Executive Summary
Overview
AI systems are leaving controlled lab environments and entering real‑world business workflows. In production, ai agents interact with sensitive data, untrusted user inputs, legacy systems and third‑party APIs, planning actions, calling tools and writing to memory. As a result, the attack surface expands dramatically. From an attacker’s perspective, agentic AI and multi‑agent systems magnify this risk: each sub‑agent, tool and API is a new potential entry point with its own trust boundary and failure mode. This playbook explains in a first‑principles way how to identify and exploit AI‑specific weaknesses in your agents - from mapping app contexts to designing prompt‑injection attacks - so organisations can proactively find, fix, and monitor vulnerabilities while staying compliant.
.png)
What was our motivation?
This playbook was created to address the core challenges we keep hearing from teams evaluating their agentic systems:
Model-centric testing misses real risks. Most security vendors focus on foundation model scores, while real vulnerabilities emerge at the application layer—where models integrate with tools, data pipelines, and business logic.
No widely accepted standard exists. AI red teaming methodologies and standards are still in their infancy, offering limited and inconsistent guidance on what "good" AI security testing actually looks like in practice. Compliance frameworks such as GDPR and HIPAA further restrict what kinds of data can be used for testing and how results are handled, yet most methodologies ignore these constraints.
Generic approaches lack context. Many current red-teaming frameworks lack threat-modeling foundations, making them too generic and detached from real business contexts—an input that's benign in one setting may be an exploit in another.
Because of this uncertainty, teams lack a consistent way to scope assessments, prioritize risks across model, application, data, and tool surfaces, and measure remediation progress. This playbook closes that gap by offering a practical, repeatable process for AI red-teaming
Playbook Roadmap
- Why Red Team AI: Business reasons and the real AI attack surface (model + app + data + tools)
- AI Kill‑Chain: Initial access → execution → hijack flow → impact; practical examples
- Context Engineering: How agents store/handle context (message list, system instructions, memory, state) and why that matters for attacks and defenses
- Prompt Programming & Attack Patterns: Injection techniques and grooming strategies attackers use
- CFS Model (Context, Format, Salience): How to design realistic indirect payloads and detect them.

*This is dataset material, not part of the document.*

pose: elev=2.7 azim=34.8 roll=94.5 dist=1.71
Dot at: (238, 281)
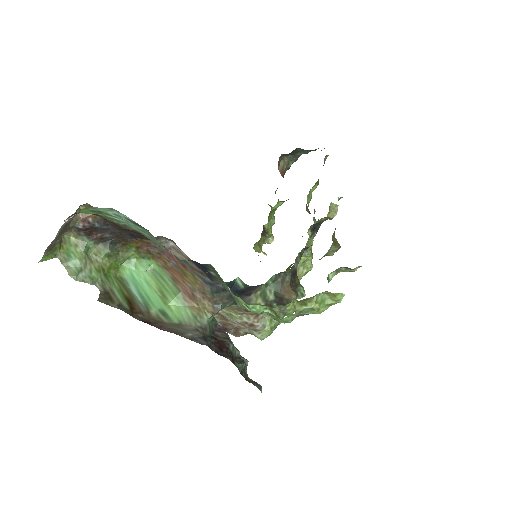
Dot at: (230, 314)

- Modelling & Reconnaissance: Map the environment: model, I/O, tools, multi-command pipeline, human loop
- Execute, report, remediate: Templates for findings, mitigations and re-tests, including compliance considerations like GDPR and HIPAA.
Disclaimer of Use
This playbook is intended solely for authorized security teams to assess and test their own AI systems or those for which they have explicit permission. Unauthorized use against systems you do not own or have written consent to test is strictly prohibited and may violate laws. Always operate within legal boundaries, respect data privacy, and obtain formal authorization before any testing.